There’s plenty to admire, from Chloe Zhao’s trademark “golden hour” lighting and artful cinematography to the ever-impressive visual effects when the fists start flying. So what then is the problem? It took a while for me to decide what exactly bothered me about the film’s twist and climax, and it boils down to the fact that it shoots for cosmic answers to questions far above its pay grade. Eternals basically addresses the question “What is the meaning of life?” And I did not like its answer.
Spoilers in this paragraph: According to the movie, Arishem actually created the galaxy and thus life on earth, and the way he is revered by the Eternals clearly paints him as a God-like figure. While he sends the Eternals to fight against the Deviants, the reason for defending humanity is not because he values human life for its own sake.

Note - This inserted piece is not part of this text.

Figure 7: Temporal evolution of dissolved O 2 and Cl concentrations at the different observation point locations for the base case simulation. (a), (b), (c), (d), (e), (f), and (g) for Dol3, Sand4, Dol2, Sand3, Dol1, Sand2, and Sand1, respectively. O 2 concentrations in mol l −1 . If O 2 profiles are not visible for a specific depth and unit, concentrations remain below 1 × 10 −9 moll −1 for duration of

Instead, one could point to the famous battery scene in The Matrix, but instead of that being humanity’s futuristic fate, the MCU has now explained that it was always humanity’s purpose, with the earth’s destruction as the end state. Ignoring the fact that the conflict sounds suspiciously like one of the storylines from Steven Universe, this revelation cheapens life more than I think the film intends. As a Christian, I believe that God created man in His image with a love for every individual, a sharp contrast to Arishem’s temporary benevolence. For viewers who don’t believe in a Creator, perhaps Eternals’ twist is simply a typical sci-fi revelation, one that admittedly does make for an interesting ethical debate as the various Eternals question whether to oppose not just a typical supervillain but the creative process itself. For me, though, it imbues the MCU itself with an uncomfortable nihilism, suggesting that all of mankind’s efforts are worthless in the eyes of “god” and making me question by what standard any right or wrong, love or hatred in this universe can be judged, even at Arishem’s level. Questions like this don’t seem to bother mainstream critics, only being broached by Christian film websites, but I do feel like this subversive trend is an unfortunate departure from the MCU up to this point.

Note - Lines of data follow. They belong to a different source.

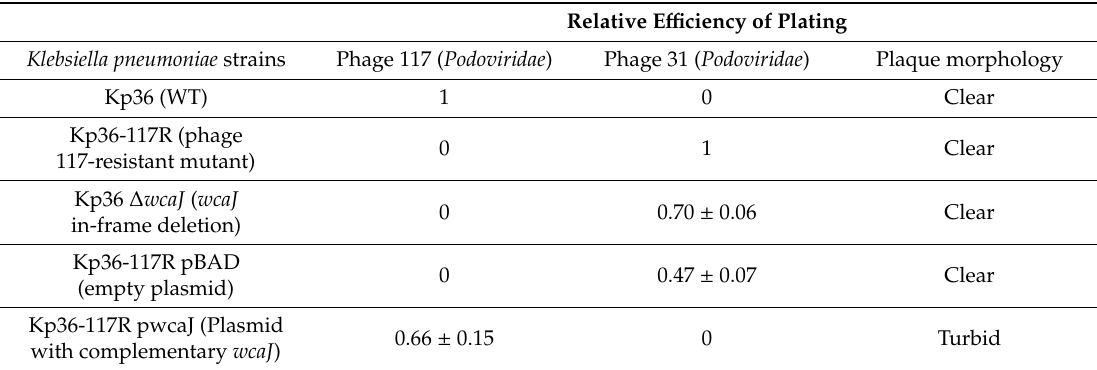
Table 1. The sensitivities of each strain to phage 117 and phage 31 were shown by calculating the e ffi ciency of plating (EOP) on K. pneumoniae strain Kp36 and its derived mutants (Kp36-117R, Kp36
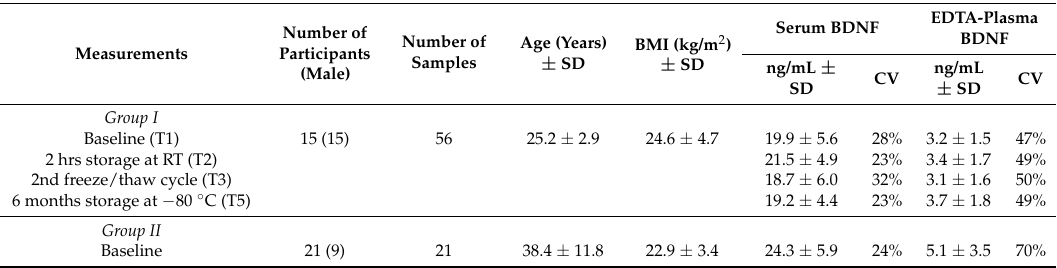
Figure 1. Schematic design of the stability study. T1 to T5 represent time points for BDNF measurements. Blue crosses signify freezing at − 80 °C. The grey box at T4 indicates the time point which was excluded from the analysis due to a measurement error. BDNF: brain-derived neurotrophic factor, EDTA: ethylenediaminetetraacetic acid, ELISA: enzyme-linked immunosorbent assay, hrs: hours, min: minutes, rpm: rounds per minute, T: time point. Table 1. Anthropometric data of participants and respective BDNF concentrations in serum and EDTA-plasma.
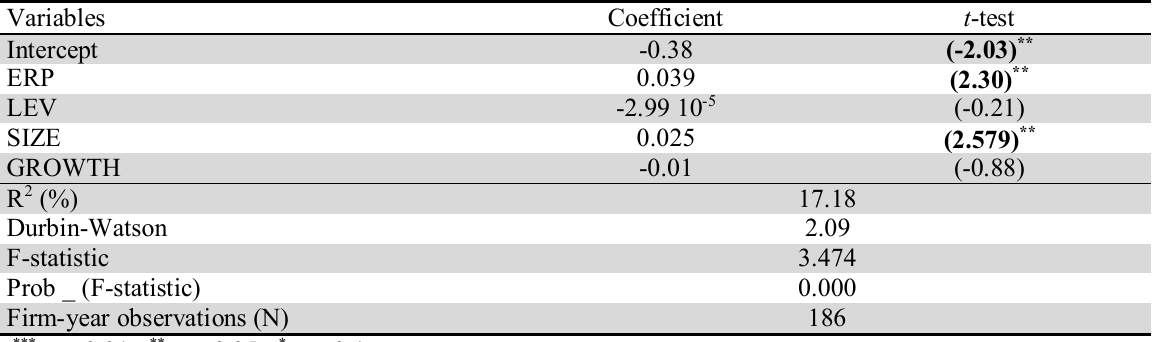
GLS regression model (Eq. (A.1)) with ROA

The sheer amount of plot and characters is both a blessing and a curse for Eternals. One could argue there’s too much going on for the film to juggle, but that also means the things it does well can overshadow its thematic or pacing flaws, regardless of what one considers a flaw. The characters are as well-developed as they can be with so many on hand, the often serious tone is still livened by some well-timed humor, and the visuals have an epic scale that rivals the biggest Marvel movies. Despite my qualms over the film’s worldview, I can’t help but admire Zhao’s managing of a film that is clearly intended to set up much of the Marvel universe to come. I just hope those future installments can make up for this one’s missteps.
Best line: (Thena) “We have loved these people since the day we arrived. When you love something, you protect it.”